3.memory_heavy_string_task
Earlier (drawback):
Within the first picture, memory-heavy_string_task was operating, however its execution time was brief in comparison with the opposite two massive issues, so it was relegated to a small unlabeled area on the far proper. That was a comparatively minor situation.
correction
The repair for this process was to switch the inefficient process. Report += “…” Concatenate strings in a extra environment friendly manner: Create a listing of all string components after which name. “”. take part() Only one final time.
After that (consequence)
The second picture reveals a profitable consequence. Two bottlenecks longer than 10 seconds have been resolved, so memory-heavy-string-task-fixed is now New dominant bottleneck,in view of 4.34 seconds The whole execution time is 5.22 seconds.
Snakeviz additionally lets you see the internals of this mounted perform. The brand new most vital issue is the orange bar labeled. <リストコンプ> (checklist comprehension), which takes 3.52 seconds. that is, Repaired Probably the most time-consuming a part of the code is the method of making an in depth checklist of strings in reminiscence earlier than concatenating them.
abstract
This text gives a sensible information to figuring out and resolving efficiency points in Python code, arguing that builders ought to leverage profiling instruments to: measurement Enhance efficiency as an alternative of counting on instinct and guesswork to establish the reason for slowdowns.
We demonstrated a scientific workflow utilizing two key instruments:
- c profile: Python’s built-in profiler. Used to gather detailed information about perform calls and execution time.
- snake biz: A visualization software that transforms cProfile information into an interactive “icicle” graph. This makes it simple to visually establish which components of your code are spending essentially the most time.
This text makes use of a case research of an deliberately sluggish script that was designed with three important bottlenecks:
- Recurring certain duties: A perform that known as hundreds of thousands of occasions inside a loop. This reveals the efficiency value (“loss of life by 1000 disconnects”) of Python’s perform name overhead.

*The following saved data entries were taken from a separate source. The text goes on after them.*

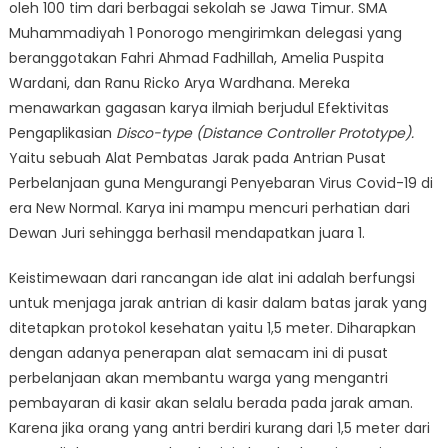
oleh 100 tim dari berbagai sekolah se Jawa Timur. SMA
Muhammadiyah 1 Ponorogo mengirimkan delegasi yang
beranggotakan Fahri Ahmad Fadhillah, Amelia Puspita
Wardani, dan Ranu Ricko Arya Wardhana. Mereka
menawarkan gagasan karya ilmiah berjudul Efektivitas
Pengaplikasian
Disco-type (Distance Controller Prototype).
Yaitu sebuah Alat Pembatas Jarak pada Antrian Pusat
Perbelanjaan guna Mengurangi Penyebaran Virus Covid-19 di
era New Normal. Karya ini mampu mencuri perhatian dari
Dewan Juri sehingga berhasil mendapatkan juara 1.
Keistimewaan dari rancangan ide alat ini adalah berfungsi
untuk menjaga jarak antrian di kasir dalam batas jarak yang
ditetapkan protokol kesehatan yaitu 1,5 meter. Diharapkan
dengan adanya penerapan alat semacam ini di pusat
perbelanjaan akan membantu warga yang mengantri
pembayaran di kasir akan selalu berada pada jarak aman.
Karena jika orang yang antri berdiri kurang dari 1,5 meter dari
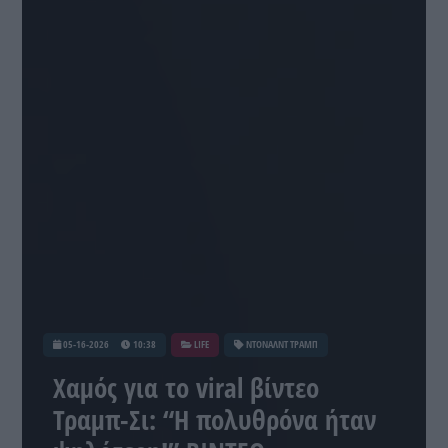
05-16-2026
10:38
LIFE
ΝΤΟΝΑΛΝΤ ΤΡΑΜΠ
Χαμός για το viral βίντεο
Τραμπ-Σι: “Η πολυθρόνα ήταν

- CPU-intensive duties: A for loop that performs hundreds of thousands of mathematical calculations. This highlights the inefficiency of pure Python for heavy quantity processing.
- Reminiscence-constrained duties: += Massive strings constructed inefficiently utilizing repeated concatenations.

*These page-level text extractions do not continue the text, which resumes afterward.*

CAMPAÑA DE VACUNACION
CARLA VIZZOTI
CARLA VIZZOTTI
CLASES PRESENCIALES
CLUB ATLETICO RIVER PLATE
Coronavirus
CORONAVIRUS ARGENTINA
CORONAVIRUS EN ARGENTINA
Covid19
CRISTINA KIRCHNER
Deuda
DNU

By analyzing Snakeviz’s output, we pinpointed these three points and utilized focused fixes.
- The iteration bottleneck was mounted as follows: Remove pointless loops.
- The CPU bottleneck was solved by vectorization utilizing NumPy, which performs mathematical operations in quick compiled C code.
- The reminiscence bottleneck was mounted by including the string half to the checklist and utilizing a single environment friendly ”.. take part() telephone.
These fixes offered a dramatic speedup and considerably decreased script execution time. 30 seconds simply until the tip 6 seconds. Lastly, we demonstrated that the profiler will be reused to establish important points even after they’ve been resolved. newthe small bottleneck signifies that efficiency tuning is an iterative course of primarily based on measurements.